黑砖窑营救纪实-激流网

【1】  失踪

大学毕业在工厂工作不到两个月,心有不甘的黑皮便不辞而别,独自一人南下闯世界。不出一月,家里便接到了一封求救电报:“来人接我  广州火车站  黑皮” 。由于落款用的是他父母亲朋对他的昵称,电报又是发在我所在的单位,查无此人,辗转两天才到我手中。

一种不祥的预感袭上心头。

当时我送黑皮到厂上班后没几天,由于那时没有手机,我打电话到厂值班室,询问黑皮的情况,他在电话中抱怨工作不满意,干下去没前途,想到南方去闯闯。

我说:“你到厂里才几天,椅子都还没有坐热,各方面的情况都不了解,就挑三拣四的。难道那些祖祖辈辈都在厂里工作生活的人,他们比你差?你刚出校门,一无熟练的专业知识,二是缺乏社会生活经验,好高鹜远,自以为是,说不定会碰得头破血流。”

当我再次打电话到厂里值班室时,值班员告诉我说:“他已出走好多天了,按厂规应该开除了。”

我拿着电报急忙赶到黑皮父母的家中,找来亲朋商量此事。黑皮父母都是农民,一辈子也没有走出过自己所在的县市。最后决定由我和在市刑警队当警察的黑皮的堂哥南下广州,找到人带回,找不到再另行定夺。

我俩连夜出发,赶到广州火车站已是第二天下午。我俩顾不上看一眼广州的繁华,便从火车站候车室开始,在茫茫的人海里搜寻,广场、天桥下、民工堆里、流花汽车站,但凡有人的地方绝不放过,一遍又一遍,始终未见其踪影;后来我找了张硬废纸,在上面写上“湖北**黑皮”,举在头上,在人海里穿梭,打听,询问,一遍又一遍,终无所获。

眼看天黑了,我俩又饥又渴又累,决定到车站广播室广播寻人,也好休息一下。

来到广播室,说明来意,问好价格,我将写好的寻人广播递了过去:“湖北**黑皮,广播室有人找你。”每一次喊三遍,每次20元。开始是间隔五分钟喊一次,然后是十分钟喊一次……

喊完最后一次,我俩无奈地走出广播室,失望使人更加疲惫,也不知是先休息还是先吃饭。就在此时,五六个高矮不等,胖瘦不一的陌生男子向我俩围了过来,其中一个凶神恶煞地喝问道:“谁叫你乱喊找人的?拿钱来我们帮你找!”

说时迟那时快,不等那几个家伙近身,黑皮的堂哥手脚并用,几招就让他们全部趴下,并擒拿住两个。车站的执勤警察好像守候般的将我们一起带到车站治安办公室。
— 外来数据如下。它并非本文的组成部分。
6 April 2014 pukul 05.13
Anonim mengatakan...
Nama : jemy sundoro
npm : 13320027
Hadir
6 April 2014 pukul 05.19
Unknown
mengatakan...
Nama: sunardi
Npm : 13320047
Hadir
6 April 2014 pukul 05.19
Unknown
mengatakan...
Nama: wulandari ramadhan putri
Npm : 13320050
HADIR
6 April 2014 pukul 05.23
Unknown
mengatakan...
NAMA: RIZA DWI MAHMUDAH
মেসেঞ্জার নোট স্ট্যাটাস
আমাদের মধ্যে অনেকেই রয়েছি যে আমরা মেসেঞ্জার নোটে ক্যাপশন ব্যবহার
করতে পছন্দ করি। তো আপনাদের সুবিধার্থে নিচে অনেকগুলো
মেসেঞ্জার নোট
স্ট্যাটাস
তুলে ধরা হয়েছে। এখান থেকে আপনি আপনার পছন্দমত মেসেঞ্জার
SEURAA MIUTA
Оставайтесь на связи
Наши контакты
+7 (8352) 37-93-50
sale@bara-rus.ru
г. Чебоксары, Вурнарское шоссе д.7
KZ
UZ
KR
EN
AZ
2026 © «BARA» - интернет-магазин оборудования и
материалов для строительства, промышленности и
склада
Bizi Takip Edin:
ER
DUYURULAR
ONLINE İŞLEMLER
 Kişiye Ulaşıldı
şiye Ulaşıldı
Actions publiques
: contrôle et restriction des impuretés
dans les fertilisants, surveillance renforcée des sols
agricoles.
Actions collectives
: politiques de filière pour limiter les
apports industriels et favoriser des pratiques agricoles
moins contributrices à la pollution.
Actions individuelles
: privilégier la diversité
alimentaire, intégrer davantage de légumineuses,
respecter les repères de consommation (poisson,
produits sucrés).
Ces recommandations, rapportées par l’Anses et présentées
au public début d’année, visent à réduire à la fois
在治安办公室里,我才知道,在我俩分开找人的时候,黑皮的堂哥已经与车站派出所取得了联系,请求帮助,得到的答复是:“眼下无能为力,只能登记在案。如果被黑劳工的人骗走就更麻烦了。”刚才的这帮家伙就是专靠招工、引路、找人等诈人钱财的……

无奈,我俩决定买票连夜赶回。

售票大厅人不太多,但不买票的比买票的人多,行色匆匆的是旅客,那些贼眉鼠眼,专门盯人口袋的大都是梁上君子,虽然进出口处有警察坐在两米多高的凳子上,监视着整个售票大厅,但很难抓到现行,只能给陌生的客人一点警醒。

列车离家越来越近,离黑皮却越来越远……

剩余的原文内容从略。